Aydin, comédien à la retraite, tient un petit hôtel (qui porte le nom Othello) en Anatolie centrale avec sa jeune épouse Nihal, dont il s’est éloigné sentimentalement, et sa sœur Necla qui souffre encore de son récent divorce. En hiver, à mesure que la neige recouvre la steppe, l’hôtel devient leur refuge mais aussi le théâtre de leurs déchirements…
Le film est tourné en Cappadoce (qui, en turc, veut dire « le pays des beaux chevaux » de par les nombreux chevaux sauvages qui le parcourent), dans les falaises troglodytes. Les paysages sont à couper le souffle (j’aimerais vraiment un jour parcourir ce paysage). D’autant plus quand la neige les recouvre. Et l’hôtel est bâti dans la falaise, les différentes pièces sont creusées à même le roc.
Dans la première scène, un garçon lance une pierre et brise la vitre de la voiture de Aydin. Ce dernier et son employé raccompagnent le garçon chez lui. Les parents du garçon sont en fait des locataires de Aydin. N’ayant pas payé leur loyer depuis quelques mois, ils ont subi une saisie et sont maintenant menacés d’expulsion. Cette première scène donne le ton au film par la lutte des classes qu’elle dépeint. Elle est basée sur un souvenir d’enfance de Ceylan : « Nous étions avec mon père dans une petite agglomération et il avait ramené une voiture des États-Unis qui était, je crois, la seule qui se trouvait là et un gamin a jeté une pierre contre la vitre. Mon oncle est sorti du véhicule, est allé chercher le garçon et l’a ramené comme dans le film. »
La relation de couple entre Aydin et Nihal est complexe. Nihal est une femme utopiste. Elle croit qu’il est possible de sauver tout le monde et elle en veut à son mari de constamment tenter de briser ses rêves. On ne les voit que peu ensemble, mais on comprend vite ce qui les sépare.
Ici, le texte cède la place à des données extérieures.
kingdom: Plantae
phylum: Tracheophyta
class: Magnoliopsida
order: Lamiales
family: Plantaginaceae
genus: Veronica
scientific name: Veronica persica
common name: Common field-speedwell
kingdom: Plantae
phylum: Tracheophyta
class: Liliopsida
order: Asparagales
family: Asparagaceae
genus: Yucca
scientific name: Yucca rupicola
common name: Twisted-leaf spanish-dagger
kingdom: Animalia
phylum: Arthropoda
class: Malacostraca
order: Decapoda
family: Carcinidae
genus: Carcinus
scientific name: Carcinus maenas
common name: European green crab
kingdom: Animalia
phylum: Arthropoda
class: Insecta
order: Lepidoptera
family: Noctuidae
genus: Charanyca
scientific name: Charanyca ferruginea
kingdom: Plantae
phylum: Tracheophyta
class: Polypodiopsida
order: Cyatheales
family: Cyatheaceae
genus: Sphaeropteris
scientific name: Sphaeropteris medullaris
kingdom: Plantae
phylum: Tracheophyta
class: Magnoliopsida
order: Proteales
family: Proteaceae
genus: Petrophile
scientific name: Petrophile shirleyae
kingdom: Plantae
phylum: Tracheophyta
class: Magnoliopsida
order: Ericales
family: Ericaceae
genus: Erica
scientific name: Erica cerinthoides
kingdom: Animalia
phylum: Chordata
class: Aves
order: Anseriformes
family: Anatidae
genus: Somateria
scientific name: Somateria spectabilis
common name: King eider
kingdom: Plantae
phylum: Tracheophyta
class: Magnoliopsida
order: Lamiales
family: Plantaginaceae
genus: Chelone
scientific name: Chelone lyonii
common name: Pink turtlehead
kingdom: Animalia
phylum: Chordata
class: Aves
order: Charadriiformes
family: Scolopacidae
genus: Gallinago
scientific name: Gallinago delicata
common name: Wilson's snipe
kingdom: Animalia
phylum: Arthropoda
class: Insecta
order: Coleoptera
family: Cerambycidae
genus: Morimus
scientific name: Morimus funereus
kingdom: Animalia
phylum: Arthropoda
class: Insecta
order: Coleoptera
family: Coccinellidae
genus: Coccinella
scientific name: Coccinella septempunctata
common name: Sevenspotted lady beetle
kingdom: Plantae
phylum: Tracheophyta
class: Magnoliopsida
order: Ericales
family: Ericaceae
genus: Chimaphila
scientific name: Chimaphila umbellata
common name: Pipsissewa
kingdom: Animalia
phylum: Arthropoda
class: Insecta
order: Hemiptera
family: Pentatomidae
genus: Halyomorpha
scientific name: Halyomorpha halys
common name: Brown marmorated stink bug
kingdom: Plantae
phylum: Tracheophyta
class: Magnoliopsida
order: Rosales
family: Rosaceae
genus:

Néanmoins, Aydin se berce aussi d’illusions. Il répond aux femmes fortes qui l’entourent (sa femme et sa sœur) tel un comédien sur scène, avec des répliques toutes prêtes.
Ceylan confiait dans un entretien avec Michel Ciment et Philippe Rouyer, à Cannes, que « dans la vie il en va souvent ainsi, qu’il faut aller au bout d’un processus de destruction pour pouvoir poursuivre son existence autrement », et le personnage de Aydin n’y échappera pas. Il devra se faire dire ses quatre vérités, avec assez de violence, et prendre du recul face à tout cela pour envisager un nouveau départ. Mais ce nouveau départ est-il seulement possible?
Sommeil d’hiver est d’une très grande qualité photographique. Une fresque sur les relations de couple et fraternelles, sur l’ennui, de même que sur les écarts entre les classes. Un film à voir!